There are times in this political climate when you tell yourself that you have to choose your battles, and simply let things go. Then there are moments when you have to say something in the hopes that others will at least take your opinion under consideration. After recent online comments from two male friends of mine, I have determined it is time to take a stand.
The first revolved around Republican Senator Cindy Hyde, who recently became the first woman in Mississippi elected to Congress. Controversy surrounded her during the campaign, including the unearthed fact she attended a segregated school growing up and her apology for saying she’d gladly attend a public hanging. She was running against Democrat Mike Epsy, who too would have made history as the first African-American to represent Mississippi in the Senate since Reconstruction.
A straight, African-American friend posted a picture of Senator Hyde to show how ugly she was. He even made the comment, “she ugly enough to Trick or Treat on the telephone.” I understand he was disappointed with her and how the election was going, but instead he decided to vocalize that by commenting on Hyde’s beauty, or lack thereof. This is something so called-liberals have criticized our president for, yet it’s okay for them to do the same?
The second comment came from a gay white friend of mine, who posted a picture of the First Lady amid her crimson-colored Christmas trees newly erected at the White House. He changed the photo to include Press Secretary Sarah Sanders and White House Counselor Kellyanne Conway and stated that the White House had been transformed “into a Whore House for the holidays.”

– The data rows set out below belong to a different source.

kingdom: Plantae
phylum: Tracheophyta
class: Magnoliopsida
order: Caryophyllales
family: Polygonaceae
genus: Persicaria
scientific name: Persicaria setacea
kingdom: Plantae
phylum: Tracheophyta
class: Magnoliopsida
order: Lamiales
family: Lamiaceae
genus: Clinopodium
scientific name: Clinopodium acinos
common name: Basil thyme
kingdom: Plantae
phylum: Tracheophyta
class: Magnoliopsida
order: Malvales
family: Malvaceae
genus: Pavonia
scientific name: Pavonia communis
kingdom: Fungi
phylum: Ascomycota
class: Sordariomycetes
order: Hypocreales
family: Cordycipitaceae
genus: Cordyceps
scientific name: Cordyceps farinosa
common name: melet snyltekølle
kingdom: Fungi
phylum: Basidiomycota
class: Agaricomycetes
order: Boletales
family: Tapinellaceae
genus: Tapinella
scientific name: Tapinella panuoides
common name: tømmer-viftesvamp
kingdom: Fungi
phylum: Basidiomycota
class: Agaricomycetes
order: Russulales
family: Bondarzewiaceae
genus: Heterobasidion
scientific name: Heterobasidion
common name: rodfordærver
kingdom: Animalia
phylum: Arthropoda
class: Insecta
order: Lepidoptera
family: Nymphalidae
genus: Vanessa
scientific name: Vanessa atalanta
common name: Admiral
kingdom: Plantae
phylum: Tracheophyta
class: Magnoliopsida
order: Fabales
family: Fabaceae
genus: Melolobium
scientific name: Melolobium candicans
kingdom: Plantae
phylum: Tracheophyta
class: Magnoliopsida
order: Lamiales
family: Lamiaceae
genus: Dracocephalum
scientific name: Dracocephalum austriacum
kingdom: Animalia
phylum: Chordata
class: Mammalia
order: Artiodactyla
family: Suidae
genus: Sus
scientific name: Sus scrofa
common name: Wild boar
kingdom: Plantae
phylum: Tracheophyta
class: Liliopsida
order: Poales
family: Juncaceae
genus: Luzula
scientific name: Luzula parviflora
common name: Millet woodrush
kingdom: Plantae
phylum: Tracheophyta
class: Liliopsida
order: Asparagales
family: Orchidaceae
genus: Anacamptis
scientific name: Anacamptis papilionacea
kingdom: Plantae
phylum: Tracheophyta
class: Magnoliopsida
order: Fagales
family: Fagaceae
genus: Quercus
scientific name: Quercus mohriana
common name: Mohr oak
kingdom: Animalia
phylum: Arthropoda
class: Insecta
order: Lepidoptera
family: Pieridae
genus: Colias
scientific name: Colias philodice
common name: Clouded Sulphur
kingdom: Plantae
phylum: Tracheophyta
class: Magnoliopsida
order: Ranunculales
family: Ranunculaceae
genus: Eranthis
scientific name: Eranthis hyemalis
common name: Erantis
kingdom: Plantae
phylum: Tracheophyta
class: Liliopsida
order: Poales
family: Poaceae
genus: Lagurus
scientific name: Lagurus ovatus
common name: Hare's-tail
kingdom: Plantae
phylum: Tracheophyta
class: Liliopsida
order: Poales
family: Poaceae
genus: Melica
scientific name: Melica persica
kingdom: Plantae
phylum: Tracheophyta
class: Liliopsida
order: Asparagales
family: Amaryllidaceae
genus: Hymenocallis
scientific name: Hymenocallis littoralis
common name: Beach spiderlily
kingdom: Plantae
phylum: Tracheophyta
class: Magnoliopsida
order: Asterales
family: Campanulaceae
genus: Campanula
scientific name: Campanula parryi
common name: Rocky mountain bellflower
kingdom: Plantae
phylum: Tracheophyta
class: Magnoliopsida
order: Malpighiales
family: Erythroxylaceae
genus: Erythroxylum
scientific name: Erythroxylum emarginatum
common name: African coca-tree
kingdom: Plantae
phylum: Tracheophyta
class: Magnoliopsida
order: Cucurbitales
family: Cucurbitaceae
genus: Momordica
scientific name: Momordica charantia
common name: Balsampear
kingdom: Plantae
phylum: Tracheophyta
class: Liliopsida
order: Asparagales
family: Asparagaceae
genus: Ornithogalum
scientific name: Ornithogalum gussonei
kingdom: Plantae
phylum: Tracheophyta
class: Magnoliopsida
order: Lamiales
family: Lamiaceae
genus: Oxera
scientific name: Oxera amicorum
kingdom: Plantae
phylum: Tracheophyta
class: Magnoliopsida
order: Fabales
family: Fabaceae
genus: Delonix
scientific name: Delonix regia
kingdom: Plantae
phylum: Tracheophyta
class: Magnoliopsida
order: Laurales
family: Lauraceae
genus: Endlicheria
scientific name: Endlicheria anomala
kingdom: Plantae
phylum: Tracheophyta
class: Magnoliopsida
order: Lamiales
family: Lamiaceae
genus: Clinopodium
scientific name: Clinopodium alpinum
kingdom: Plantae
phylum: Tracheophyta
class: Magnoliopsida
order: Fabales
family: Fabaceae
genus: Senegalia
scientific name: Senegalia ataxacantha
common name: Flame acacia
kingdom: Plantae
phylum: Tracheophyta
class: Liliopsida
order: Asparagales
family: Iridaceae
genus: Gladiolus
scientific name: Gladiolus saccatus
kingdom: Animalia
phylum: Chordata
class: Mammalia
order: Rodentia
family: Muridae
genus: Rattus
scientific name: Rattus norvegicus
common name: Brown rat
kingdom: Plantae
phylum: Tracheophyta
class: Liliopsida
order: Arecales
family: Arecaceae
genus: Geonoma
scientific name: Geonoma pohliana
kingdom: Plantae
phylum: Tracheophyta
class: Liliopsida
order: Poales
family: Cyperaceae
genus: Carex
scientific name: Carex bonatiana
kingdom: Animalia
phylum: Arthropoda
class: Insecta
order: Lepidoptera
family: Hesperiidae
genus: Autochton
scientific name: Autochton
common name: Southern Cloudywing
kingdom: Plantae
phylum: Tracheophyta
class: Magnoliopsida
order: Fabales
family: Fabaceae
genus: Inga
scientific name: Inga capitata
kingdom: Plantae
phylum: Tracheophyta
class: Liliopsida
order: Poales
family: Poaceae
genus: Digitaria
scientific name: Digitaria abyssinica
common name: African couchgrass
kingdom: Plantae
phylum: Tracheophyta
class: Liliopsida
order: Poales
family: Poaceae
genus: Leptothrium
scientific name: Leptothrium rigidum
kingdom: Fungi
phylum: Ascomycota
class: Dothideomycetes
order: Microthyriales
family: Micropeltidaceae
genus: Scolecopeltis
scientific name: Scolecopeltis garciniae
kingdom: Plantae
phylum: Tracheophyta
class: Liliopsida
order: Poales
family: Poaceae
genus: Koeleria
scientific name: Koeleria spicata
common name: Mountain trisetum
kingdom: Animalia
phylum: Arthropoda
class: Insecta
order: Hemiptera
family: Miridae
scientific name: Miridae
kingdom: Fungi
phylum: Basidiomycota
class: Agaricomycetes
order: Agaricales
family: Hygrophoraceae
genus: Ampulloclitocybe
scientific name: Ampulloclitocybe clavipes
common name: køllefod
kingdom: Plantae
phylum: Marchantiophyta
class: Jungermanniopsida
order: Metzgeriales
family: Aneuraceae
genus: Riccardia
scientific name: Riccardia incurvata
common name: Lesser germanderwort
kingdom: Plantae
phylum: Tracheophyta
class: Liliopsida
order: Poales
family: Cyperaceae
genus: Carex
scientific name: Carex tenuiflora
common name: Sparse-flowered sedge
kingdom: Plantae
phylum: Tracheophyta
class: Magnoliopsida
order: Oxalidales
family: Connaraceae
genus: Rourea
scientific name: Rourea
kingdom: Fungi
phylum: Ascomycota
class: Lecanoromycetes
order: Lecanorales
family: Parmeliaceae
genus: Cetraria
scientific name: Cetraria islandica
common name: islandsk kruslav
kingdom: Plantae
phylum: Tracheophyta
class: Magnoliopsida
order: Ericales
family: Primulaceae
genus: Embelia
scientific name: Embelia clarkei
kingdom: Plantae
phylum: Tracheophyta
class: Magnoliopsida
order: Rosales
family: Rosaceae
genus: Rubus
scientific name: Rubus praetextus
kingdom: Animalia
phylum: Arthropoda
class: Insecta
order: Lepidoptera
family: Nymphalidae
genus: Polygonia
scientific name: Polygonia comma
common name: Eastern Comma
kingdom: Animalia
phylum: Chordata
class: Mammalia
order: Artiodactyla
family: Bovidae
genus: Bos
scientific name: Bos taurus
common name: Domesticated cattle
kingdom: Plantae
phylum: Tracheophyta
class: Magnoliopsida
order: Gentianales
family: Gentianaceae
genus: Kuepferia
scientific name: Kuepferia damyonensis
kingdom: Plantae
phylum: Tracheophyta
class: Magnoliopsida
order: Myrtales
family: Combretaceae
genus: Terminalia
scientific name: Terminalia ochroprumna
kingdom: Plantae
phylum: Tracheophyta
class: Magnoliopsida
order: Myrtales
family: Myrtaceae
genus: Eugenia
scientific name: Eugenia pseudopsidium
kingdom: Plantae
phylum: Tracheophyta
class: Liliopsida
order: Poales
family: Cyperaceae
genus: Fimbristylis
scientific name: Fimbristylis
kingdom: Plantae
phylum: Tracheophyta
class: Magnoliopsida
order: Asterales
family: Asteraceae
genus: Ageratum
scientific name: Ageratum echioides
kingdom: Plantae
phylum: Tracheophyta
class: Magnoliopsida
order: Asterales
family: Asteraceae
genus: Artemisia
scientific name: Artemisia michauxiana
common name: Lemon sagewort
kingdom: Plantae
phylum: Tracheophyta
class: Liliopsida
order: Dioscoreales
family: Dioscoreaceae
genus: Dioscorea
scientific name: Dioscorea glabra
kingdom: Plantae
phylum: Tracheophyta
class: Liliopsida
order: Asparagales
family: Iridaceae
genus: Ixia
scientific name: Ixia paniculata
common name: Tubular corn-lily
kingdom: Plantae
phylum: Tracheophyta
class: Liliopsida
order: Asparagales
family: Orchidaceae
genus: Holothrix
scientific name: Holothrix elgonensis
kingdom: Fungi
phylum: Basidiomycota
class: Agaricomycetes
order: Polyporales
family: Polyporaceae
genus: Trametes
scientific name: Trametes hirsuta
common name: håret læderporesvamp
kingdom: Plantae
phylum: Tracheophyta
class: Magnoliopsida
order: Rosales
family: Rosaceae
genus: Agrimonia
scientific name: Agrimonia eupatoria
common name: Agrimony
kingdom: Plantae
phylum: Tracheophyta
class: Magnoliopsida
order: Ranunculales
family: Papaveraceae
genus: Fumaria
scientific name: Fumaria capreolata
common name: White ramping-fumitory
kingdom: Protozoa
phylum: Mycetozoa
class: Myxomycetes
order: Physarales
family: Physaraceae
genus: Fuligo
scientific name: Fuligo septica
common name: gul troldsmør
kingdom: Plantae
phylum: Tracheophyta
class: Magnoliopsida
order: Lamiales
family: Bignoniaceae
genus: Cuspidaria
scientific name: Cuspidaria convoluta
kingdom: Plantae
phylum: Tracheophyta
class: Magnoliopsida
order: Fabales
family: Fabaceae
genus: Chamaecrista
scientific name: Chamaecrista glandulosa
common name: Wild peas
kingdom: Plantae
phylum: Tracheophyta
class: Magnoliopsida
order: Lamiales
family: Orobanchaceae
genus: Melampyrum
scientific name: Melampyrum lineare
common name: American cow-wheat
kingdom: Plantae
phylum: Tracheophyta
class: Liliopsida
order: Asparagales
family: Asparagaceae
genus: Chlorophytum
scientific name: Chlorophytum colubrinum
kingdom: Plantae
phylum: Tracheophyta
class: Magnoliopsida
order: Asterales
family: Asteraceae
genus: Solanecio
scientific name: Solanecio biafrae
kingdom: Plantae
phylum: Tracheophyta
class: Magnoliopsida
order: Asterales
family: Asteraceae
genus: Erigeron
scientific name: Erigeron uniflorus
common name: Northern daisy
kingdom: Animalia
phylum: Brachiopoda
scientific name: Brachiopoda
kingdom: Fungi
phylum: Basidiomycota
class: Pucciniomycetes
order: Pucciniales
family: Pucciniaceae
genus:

Let me point out how incredibly ignorant and sexist both men sound, as do the many others who mimic the same behavior. In this era of #MeToo and its evolvement into treating women with respect and equity, here is evidence that the message isn’t sticking and old bad habits take over. Even worse, both these men consider themselves social activists and would crucify the same commentary if given about women they cared about.
Do I agree with any of the women aforementioned? Many times, no. However, I am aware enough to criticize them on their actions and not their looks. I judge them on their behavior and decisions, and not associate either judgment with their gender. Do these men, and plenty of women alongside them, see how hypocritical they are? How these simple actions continue to perpetuate the idea that women’s physical attributes, whether it be beauty or purity, are the greatest assets she will ever have? That deep down, people continue to believe terms like “ugly” and “whore” are also the greatest weapons to use against a woman?
For those who claim to be intellectually or socially advanced, I think it’s time to take a good, hard look at yourself and make sure you really are. Or are you simply attuned to your own “cause,” and are willing to throw others out the window when you have reached your lowest level of patience? The point of any cause is to bring more people to the table, not take others away. That means you ultimately have to break bread with those you didn’t like before.